La prison est un drame érotique
Avec El Principe, un autre premier long métrage, le chilien Sebastian Muñoz de Costa Del Rio Jaime (Juan Carlos Maldonado) raconte l'histoire d'un jeune homosexuel jeune homosexuel sexuellement explicite sexuellement explicite sexuellement explicite sexuellement explicite sexuellement explicite sexuellement explicite sexualité des femmes condamnées à passer le reste de leur vie derrière les barreaux après avoir tué un homme amoureux. L'histoire, basée sur le livre éponyme de Mario Munoz, remonte aux années 1970, quelques mois avant l'élection de Salvador Allende. Une époque choisie pour la rigidité de sa société conservatrice. Avec la suppression des désirs de Jaime et l'incapacité d'exprimer une attirance interdite qui a conduit à son crime passionnel, l'intrigue se déroule entièrement en prison. Le domaine effrayant de l'anarchie et de la violence extrême, où l'anti-héros gay a peur de s'exposer, devient paradoxalement synonyme d'émancipation et d'accomplissement. En raison de sa beauté et de sa capacité innée à régner sur les autres prisonniers, elle est même surnommée "El Principe" (Prince). Si nous nous retrouvons dans un véritable enfer que le réalisateur ne pourra jamais ignorer, Jaime n'aura plus à étouffer son attirance et à établir une relation étroite avec l'un de ses compagnons de cellule, El Potro, un homme mûr qui est brillant dans Alfredo Castro, un jeune chilien un acteur clé du cinéma. Ce drame érotique de prison a été sélectionné pour la Semaine internationale de la critique de Venise.
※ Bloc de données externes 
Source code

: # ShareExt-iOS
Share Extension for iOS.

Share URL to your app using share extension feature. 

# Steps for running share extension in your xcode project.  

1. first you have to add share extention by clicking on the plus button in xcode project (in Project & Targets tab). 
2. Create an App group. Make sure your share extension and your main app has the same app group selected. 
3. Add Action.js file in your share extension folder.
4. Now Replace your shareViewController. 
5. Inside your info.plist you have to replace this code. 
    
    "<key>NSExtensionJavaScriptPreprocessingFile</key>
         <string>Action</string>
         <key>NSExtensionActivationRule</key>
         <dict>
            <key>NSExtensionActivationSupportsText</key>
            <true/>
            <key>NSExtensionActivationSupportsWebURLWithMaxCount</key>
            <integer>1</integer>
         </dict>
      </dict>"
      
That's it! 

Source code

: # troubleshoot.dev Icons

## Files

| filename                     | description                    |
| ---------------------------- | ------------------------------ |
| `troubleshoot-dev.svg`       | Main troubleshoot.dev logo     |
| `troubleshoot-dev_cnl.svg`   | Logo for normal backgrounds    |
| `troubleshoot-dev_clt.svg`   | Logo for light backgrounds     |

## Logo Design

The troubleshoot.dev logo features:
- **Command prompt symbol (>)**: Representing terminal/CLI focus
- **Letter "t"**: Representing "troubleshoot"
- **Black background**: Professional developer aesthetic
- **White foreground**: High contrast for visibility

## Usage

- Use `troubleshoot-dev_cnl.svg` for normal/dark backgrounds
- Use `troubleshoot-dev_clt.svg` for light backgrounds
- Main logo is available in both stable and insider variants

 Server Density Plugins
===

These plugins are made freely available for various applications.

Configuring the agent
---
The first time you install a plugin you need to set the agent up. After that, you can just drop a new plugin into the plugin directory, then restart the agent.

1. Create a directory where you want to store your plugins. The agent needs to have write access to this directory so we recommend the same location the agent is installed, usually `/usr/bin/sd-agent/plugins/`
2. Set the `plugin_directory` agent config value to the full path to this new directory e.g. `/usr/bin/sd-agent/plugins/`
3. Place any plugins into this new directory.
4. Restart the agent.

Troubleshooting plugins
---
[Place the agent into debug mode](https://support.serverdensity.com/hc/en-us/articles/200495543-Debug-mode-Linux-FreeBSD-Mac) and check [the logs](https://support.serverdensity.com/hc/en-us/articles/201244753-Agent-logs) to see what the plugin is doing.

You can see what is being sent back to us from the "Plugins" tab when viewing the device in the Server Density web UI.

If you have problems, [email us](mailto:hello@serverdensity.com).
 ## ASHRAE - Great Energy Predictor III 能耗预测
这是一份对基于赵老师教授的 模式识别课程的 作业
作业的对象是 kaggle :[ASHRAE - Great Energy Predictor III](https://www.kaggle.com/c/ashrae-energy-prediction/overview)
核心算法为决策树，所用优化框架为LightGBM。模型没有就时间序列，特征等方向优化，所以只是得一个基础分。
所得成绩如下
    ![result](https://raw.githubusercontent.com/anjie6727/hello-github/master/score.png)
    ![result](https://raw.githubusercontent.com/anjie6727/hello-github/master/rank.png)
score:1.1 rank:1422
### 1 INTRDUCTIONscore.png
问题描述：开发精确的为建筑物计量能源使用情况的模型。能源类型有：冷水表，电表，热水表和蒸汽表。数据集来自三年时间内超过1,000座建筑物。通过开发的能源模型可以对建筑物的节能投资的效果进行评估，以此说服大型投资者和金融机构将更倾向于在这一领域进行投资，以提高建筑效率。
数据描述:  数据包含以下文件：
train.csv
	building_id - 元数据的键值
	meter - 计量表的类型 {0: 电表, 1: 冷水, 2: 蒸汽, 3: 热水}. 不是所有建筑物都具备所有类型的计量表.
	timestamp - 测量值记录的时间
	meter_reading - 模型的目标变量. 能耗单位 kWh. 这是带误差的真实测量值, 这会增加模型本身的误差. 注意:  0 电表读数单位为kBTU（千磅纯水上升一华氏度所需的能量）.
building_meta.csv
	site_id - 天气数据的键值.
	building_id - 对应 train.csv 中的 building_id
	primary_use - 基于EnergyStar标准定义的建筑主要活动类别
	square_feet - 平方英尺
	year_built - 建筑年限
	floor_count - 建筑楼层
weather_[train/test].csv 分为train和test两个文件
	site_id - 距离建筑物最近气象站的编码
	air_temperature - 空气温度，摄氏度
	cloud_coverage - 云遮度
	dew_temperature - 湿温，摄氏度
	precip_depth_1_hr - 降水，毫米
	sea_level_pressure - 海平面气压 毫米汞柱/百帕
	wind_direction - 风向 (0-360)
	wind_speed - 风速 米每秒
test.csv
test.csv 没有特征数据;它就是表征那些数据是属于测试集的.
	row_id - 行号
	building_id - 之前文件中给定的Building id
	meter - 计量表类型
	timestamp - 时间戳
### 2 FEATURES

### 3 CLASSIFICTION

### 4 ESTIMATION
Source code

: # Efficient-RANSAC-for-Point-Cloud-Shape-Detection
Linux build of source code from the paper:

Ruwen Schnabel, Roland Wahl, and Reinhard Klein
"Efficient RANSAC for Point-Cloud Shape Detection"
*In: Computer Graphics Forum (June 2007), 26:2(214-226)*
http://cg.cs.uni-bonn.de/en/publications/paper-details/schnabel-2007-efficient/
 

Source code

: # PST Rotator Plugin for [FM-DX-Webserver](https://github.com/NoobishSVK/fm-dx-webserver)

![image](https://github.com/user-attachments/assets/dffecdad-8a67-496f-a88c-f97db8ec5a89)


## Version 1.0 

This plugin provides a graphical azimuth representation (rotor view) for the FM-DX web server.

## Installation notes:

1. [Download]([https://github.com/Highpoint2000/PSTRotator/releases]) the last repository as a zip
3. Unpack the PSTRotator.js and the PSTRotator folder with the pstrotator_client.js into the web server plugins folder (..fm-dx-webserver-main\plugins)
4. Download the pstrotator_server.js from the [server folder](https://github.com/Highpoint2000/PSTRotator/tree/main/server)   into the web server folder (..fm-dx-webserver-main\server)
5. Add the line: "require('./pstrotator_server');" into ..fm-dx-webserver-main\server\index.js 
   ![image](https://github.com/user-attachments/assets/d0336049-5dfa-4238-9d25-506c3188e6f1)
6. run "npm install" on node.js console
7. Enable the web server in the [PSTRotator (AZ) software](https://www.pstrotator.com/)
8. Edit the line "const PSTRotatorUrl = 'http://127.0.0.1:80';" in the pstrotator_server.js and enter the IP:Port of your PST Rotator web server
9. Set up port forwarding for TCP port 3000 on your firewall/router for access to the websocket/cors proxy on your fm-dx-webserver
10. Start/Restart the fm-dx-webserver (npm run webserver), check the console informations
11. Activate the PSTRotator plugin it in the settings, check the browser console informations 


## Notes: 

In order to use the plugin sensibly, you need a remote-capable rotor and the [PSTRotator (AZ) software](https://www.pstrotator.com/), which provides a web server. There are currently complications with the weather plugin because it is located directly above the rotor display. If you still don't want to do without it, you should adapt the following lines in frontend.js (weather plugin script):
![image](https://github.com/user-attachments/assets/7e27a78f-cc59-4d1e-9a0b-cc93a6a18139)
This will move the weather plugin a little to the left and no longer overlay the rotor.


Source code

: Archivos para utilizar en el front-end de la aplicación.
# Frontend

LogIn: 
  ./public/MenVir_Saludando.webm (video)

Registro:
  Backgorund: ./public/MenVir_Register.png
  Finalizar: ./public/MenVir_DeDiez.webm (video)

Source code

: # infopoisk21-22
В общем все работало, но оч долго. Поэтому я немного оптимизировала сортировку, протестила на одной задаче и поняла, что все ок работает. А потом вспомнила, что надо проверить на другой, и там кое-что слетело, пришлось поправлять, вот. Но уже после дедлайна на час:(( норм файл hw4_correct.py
Métro mexicain des années 80
Esto No Es Berlin. Nous sommes en 1986 à Mexico. Alors que la majorité de la population est obsédée par la Coupe du monde, Carlos (Xabiani Ponce de Leon) est un adolescent de 17 ans qui ne se sent pas bien dans le monde avec sa famille ou ses compagnons. l'école préfère écouter de la musique et penser à Rita, la sœur de Gera, sa meilleure amie. Leur vie, en particulier celle de Carlos, change lorsque Rita les emmène à Azteca, une boîte de nuit secrète. Ils sont fascinés par ce lieu mythique où elle explore le métro avec sa chatte, l'ambiguïté sexuelle et les médicaments. L'Aztèque devient chez lui et Carlos découvre comment il peut utiliser sa sexualité à son avantage. Le passage à l'âge adulte fait l'objet de films. Pour son quatrième long métrage semi-autobiographique, Hari Sama, scénariste, réalisateur et producteur au Mexique, fait quelque chose d'original en traitant un large éventail de sujets, de la politique à la famille, en passant par l'homosexualité, le sida, l'art et l'amitié.

Nous mentionnons également un court métrage, "Blue Boy", dans lequel sept prostituées roumaines sont présentées devant une caméra dans un bar désert à Berlin. Le réalisateur Manuel Abramovich peint ses portraits en écoutant ses propres expériences, en invitant des clients et en parlant de rencontrer une personne âgée. Seul le mouvement de leurs visages nous informe de leurs sentiments possibles sur les mots qu'ils entendent. Un opus unique, pourtant froid et bénin, tout aussi ambigu et intéressant que les personnages.

Comme chaque année, le festival a proposé un menu spécial pour le jeune public dans la petite section Black movie, un concert de cinéma et dix nuits de White Night, distribués à différents endroits pour les amoureux de l'insomnie et des noctambules. En plus du film, il propose des tables rondes qui vous permettent de discuter de votre travail et des master classes avec des invités spécialisés.

»Film noir du 17 au 26 janvier, Maison des Arts du Grütli, Genève, et de nombreuses salles de la ville. Programme complet sur blackmovie.ch. Et à ne pas manquer, c'est que le dimanche 19 dimanche, la danse du thé est une fièvre à 360 ° à partir de 14h00 à La Comédie.